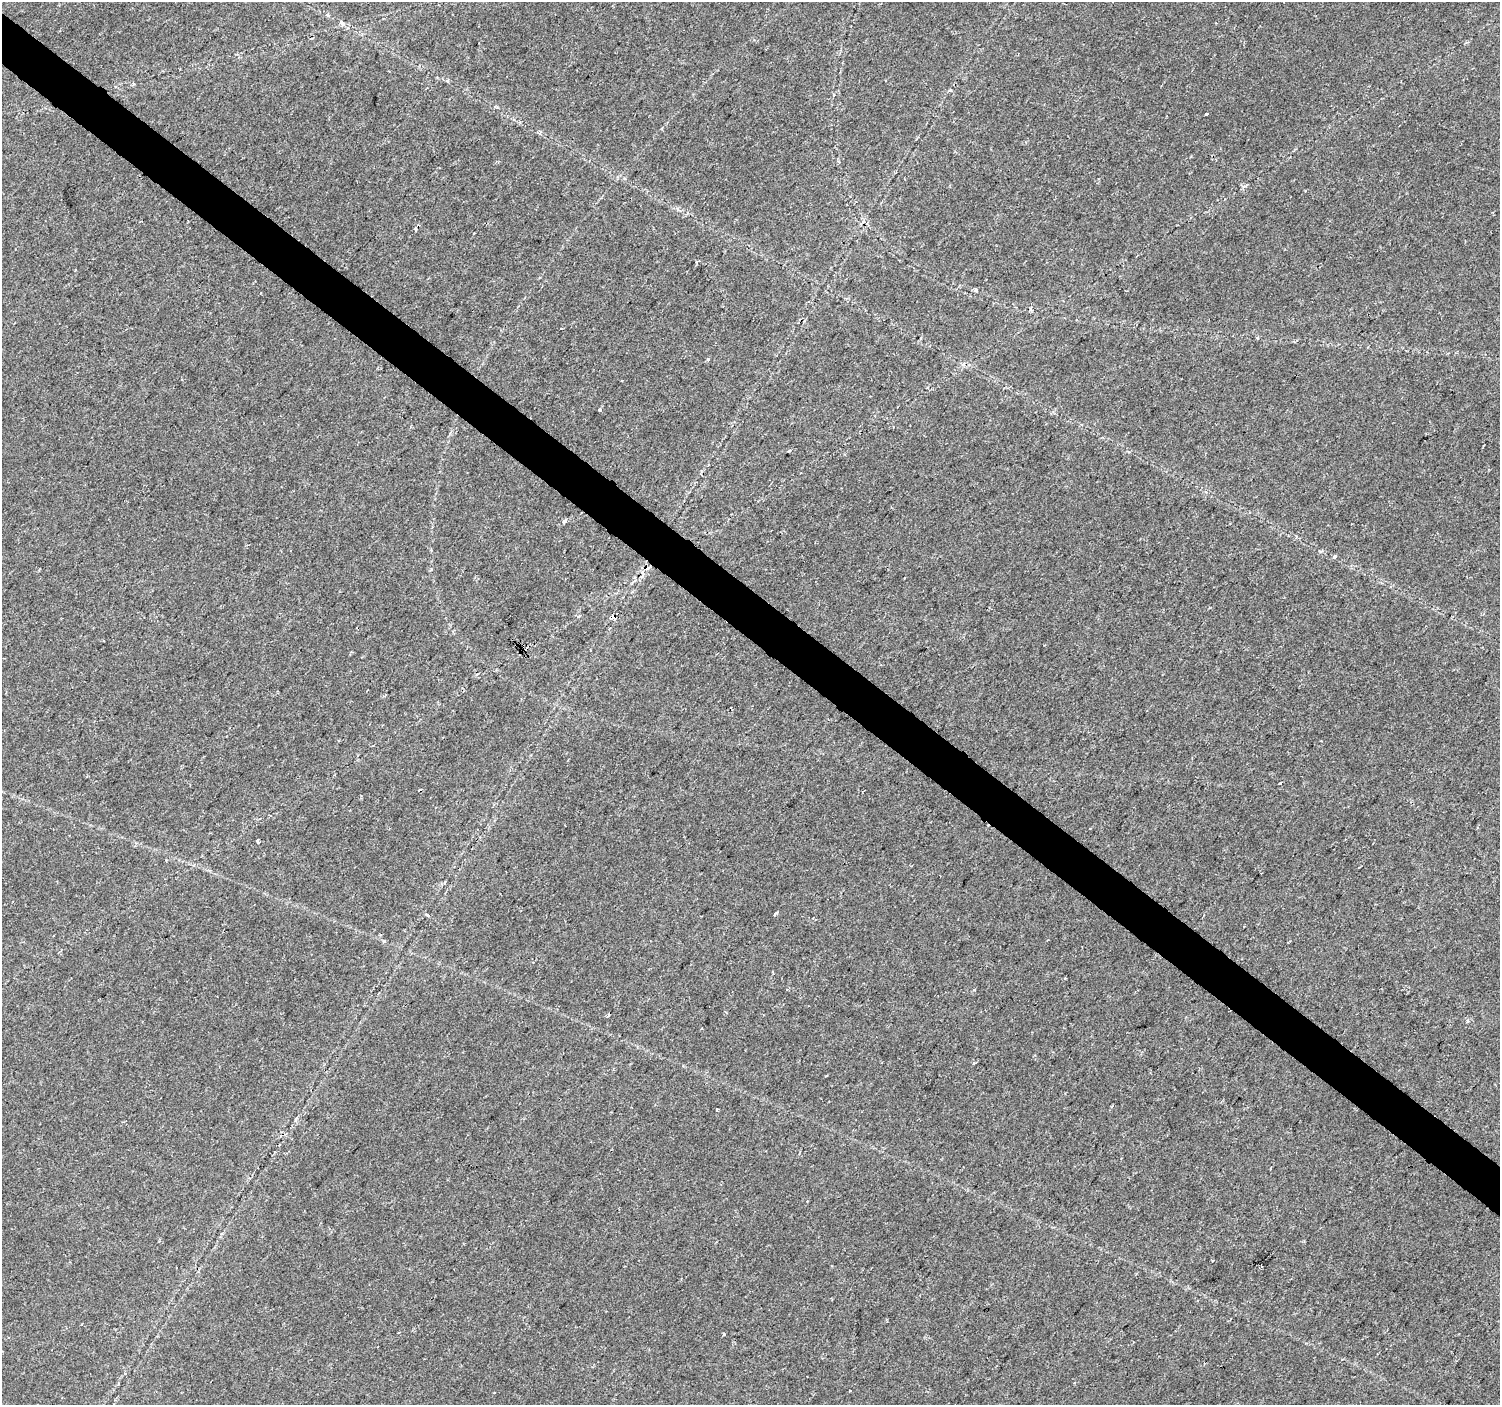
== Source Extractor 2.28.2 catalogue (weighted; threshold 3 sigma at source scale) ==
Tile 11 of 4 x 4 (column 3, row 3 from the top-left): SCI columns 3004-4501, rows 1644-3046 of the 6000 x 6025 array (HDU 1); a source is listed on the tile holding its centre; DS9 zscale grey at full resolution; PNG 1502 x 1407 px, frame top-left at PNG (2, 2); no overlay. Shown black and unused: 4% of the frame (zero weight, under 2 of 3 exposures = <1% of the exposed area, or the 3 px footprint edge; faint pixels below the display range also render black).
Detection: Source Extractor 2.28.2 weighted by HDU 2 'WHT'; one run over the whole footprint, this tile lists its part. Background 0.0239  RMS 0.0033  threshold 0.0147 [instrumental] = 3 sigma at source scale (4.5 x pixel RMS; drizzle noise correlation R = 1.50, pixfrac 1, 0.0396/0.0396 arcsec/px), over >= 5 px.
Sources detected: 38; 6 cosmic-ray / hot-pixel residue — not listed; the other 32 listed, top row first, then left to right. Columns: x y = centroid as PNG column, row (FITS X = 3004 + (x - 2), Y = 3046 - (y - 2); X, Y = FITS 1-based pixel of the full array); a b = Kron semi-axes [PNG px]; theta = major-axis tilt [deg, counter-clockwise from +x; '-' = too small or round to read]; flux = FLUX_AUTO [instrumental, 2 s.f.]
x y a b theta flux
342 23 8 4 -37 0.74
134 84 4 4 - 0.45
950 90 4 4 - 0.43
833 95 4 3 - 0.3
1206 114 3 3 - 1.5
1244 186 6 4 19 0.6
1305 191 2 2 - 0.32
697 261 6 3 34 0.47
976 290 3 3 - 3.4
1031 309 6 4 -60 0.52
708 359 3 3 - 0.63
600 409 3 3 - 0.91
565 521 6 4 51 0.87
1334 556 6 4 68 0.48
643 573 8 5 -52 1.2
613 618 9 5 -14 1.8
103 641 3 2 - 0.36
367 690 3 2 - 0.25
1281 783 3 3 - 0.95
257 840 3 3 - 2.9
1261 873 2 2 - 0.28
776 913 6 3 33 0.37
427 915 5 3 - 0.65
607 1016 3 3 - 0.87
1468 1021 6 4 -33 0.58
974 1063 4 4 - 0.44
716 1110 3 3 - 0.96
295 1119 6 3 82 0.55
1212 1261 3 2 - 0.6
1261 1266 3 2 - 0.37
724 1334 3 3 - 0.44
850 1390 3 3 - 0.95
Overlapping masked pixels (flux is a lower limit): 1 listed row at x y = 613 618
Unlisted compact peaks at least as high as the median listed source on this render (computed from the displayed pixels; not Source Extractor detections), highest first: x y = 384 941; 974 990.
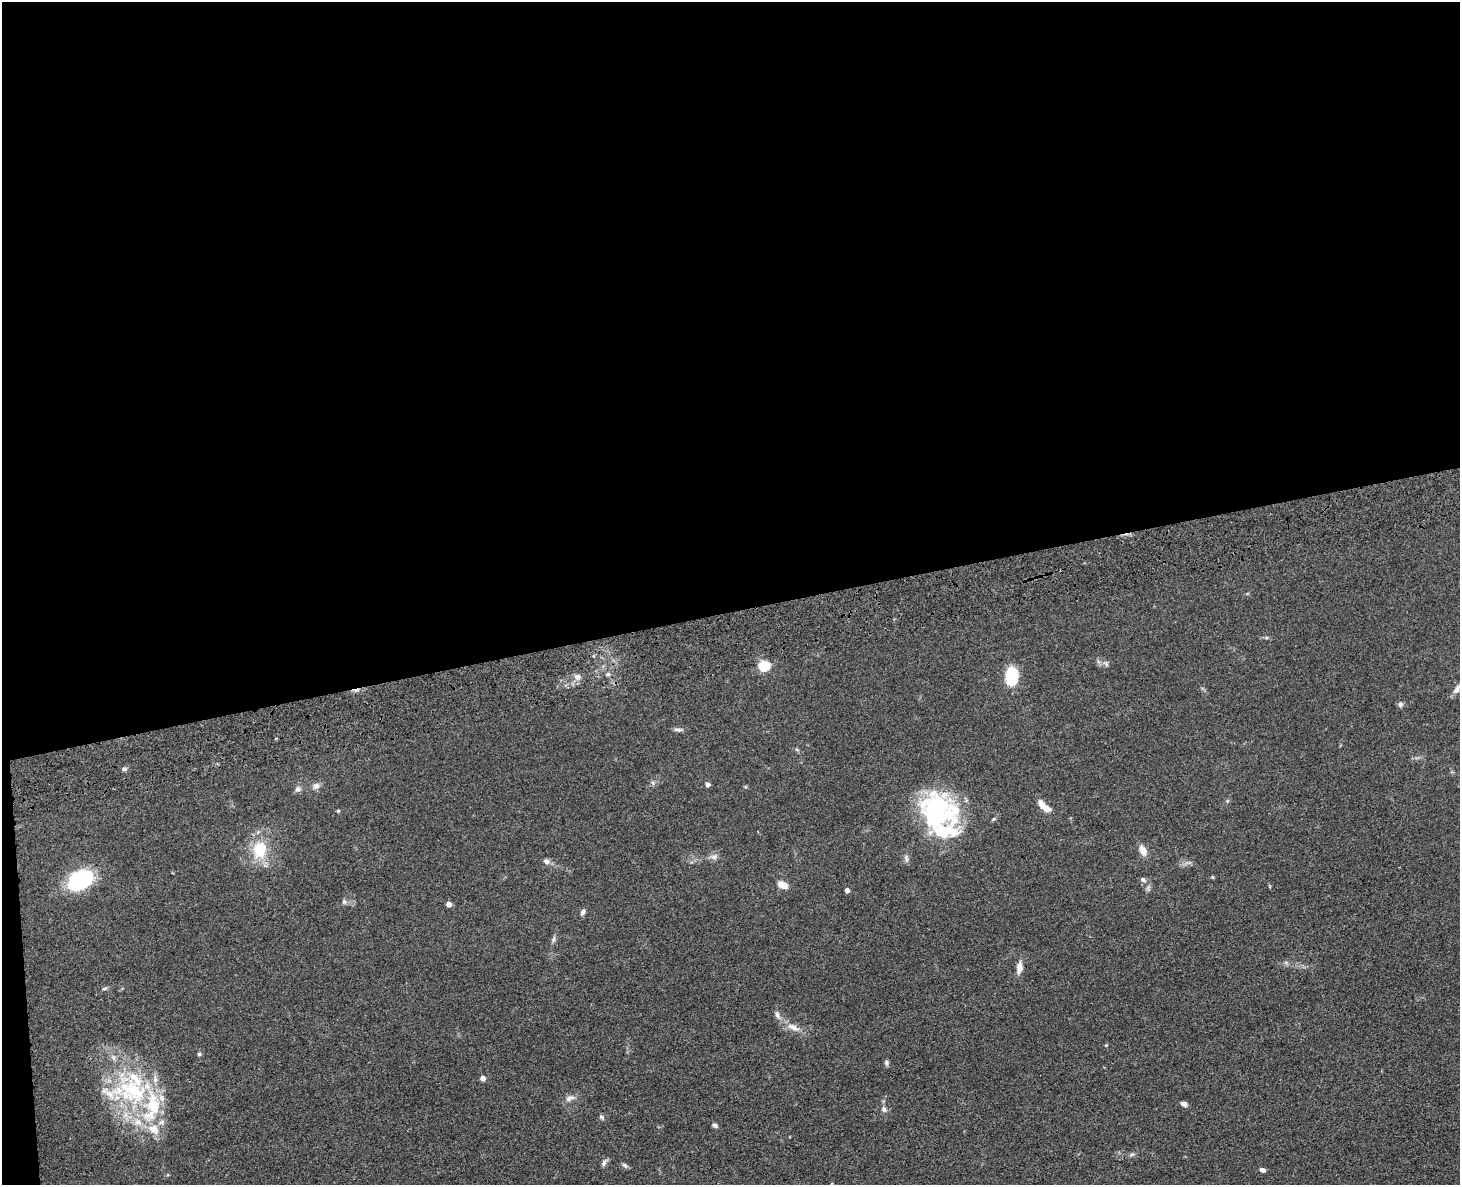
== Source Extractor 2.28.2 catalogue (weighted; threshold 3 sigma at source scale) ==
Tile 1 of 3 x 4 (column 1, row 1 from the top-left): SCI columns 270-1727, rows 3665-4847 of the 4800 x 4963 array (HDU 1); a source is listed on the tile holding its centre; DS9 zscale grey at full resolution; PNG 1462 x 1187 px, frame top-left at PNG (2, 2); no overlay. Shown black and unused: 52% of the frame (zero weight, under 3 of 4 exposures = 6% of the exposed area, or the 3 px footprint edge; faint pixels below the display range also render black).
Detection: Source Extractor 2.28.2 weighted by HDU 2 'WHT'; one run over the whole footprint, this tile lists its part. Background 0.0683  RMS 0.0059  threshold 0.0265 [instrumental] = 3 sigma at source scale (4.5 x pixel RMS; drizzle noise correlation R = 1.50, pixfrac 1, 0.05/0.05 arcsec/px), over >= 5 px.
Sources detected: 55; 8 inside a brighter listed object's ellipse — not listed separately; the other 47 listed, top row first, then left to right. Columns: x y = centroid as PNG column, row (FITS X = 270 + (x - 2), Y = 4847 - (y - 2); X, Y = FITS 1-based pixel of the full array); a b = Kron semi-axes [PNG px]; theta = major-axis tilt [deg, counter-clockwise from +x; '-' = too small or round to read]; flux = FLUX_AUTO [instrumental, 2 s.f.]
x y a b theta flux
1106 664 9 4 -36 1.4
763 665 6 5 - 50
608 674 7 5 -19 1.1
1011 676 12 8 85 38
577 677 9 8 - 3.1
1457 689 16 6 54 3.6
1400 704 7 7 - 1.5
678 730 11 5 -7 1.7
124 769 7 4 8 1.3
653 783 6 4 -71 0.94
707 785 5 5 - 1.6
316 786 10 8 37 2.5
298 789 8 8 - 1.9
1044 807 17 7 -41 6.7
338 811 4 4 - 0.6
937 812 47 39 -83 71
994 819 5 3 - 0.55
260 849 26 19 77 20
1143 850 11 7 -69 5.2
714 857 11 7 6 2.4
546 861 8 6 -26 2
80 880 23 16 29 58
1143 880 8 6 -37 1.5
783 885 9 6 -22 7.8
847 890 4 4 - 2.9
344 902 7 6 - 1.2
448 904 4 4 - 4.4
583 912 8 5 64 1.7
553 939 9 5 70 1.3
1019 967 14 7 85 4.3
104 988 8 4 9 0.9
777 1015 12 6 -71 2.3
793 1027 20 8 -28 5.3
1106 1045 4 4 - 0.46
199 1054 5 5 - 0.89
886 1062 7 6 - 1.2
482 1078 4 4 - 4.3
133 1090 47 31 -42 68
570 1098 15 6 16 2.7
1184 1104 7 5 -24 2
884 1109 9 7 -50 1.9
601 1117 7 5 -40 1
715 1125 7 5 -13 1.4
1132 1154 7 4 19 0.99
604 1163 11 5 65 1.6
625 1165 7 5 -40 1.4
1262 1170 7 5 -26 1.6
Isophote crosses this tile's border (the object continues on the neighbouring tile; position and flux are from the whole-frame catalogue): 1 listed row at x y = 1457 689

□ □ □ □ □ □ □

## PROBLEM TO SOLVE
Please pick out each line in the rows above that contains the word "range" and copy it in full.

## REPLY
Tile 11 of 4 x 4 (column 3, row 3 from the top-left): SCI columns 3004-4501, rows 1644-3046 of the 6000 x 6025 array (HDU 1); a source is listed on the tile holding its centre; DS9 zscale grey at full resolution; PNG 1502 x 1407 px, frame top-left at PNG (2, 2); no overlay. Shown black and unused: 4% of the frame (zero weight, under 2 of 3 exposures = <1% of the exposed area, or the 3 px footprint edge; faint pixels below the display range also render black).
Tile 1 of 3 x 4 (column 1, row 1 from the top-left): SCI columns 270-1727, rows 3665-4847 of the 4800 x 4963 array (HDU 1); a source is listed on the tile holding its centre; DS9 zscale grey at full resolution; PNG 1462 x 1187 px, frame top-left at PNG (2, 2); no overlay. Shown black and unused: 52% of the frame (zero weight, under 3 of 4 exposures = 6% of the exposed area, or the 3 px footprint edge; faint pixels below the display range also render black).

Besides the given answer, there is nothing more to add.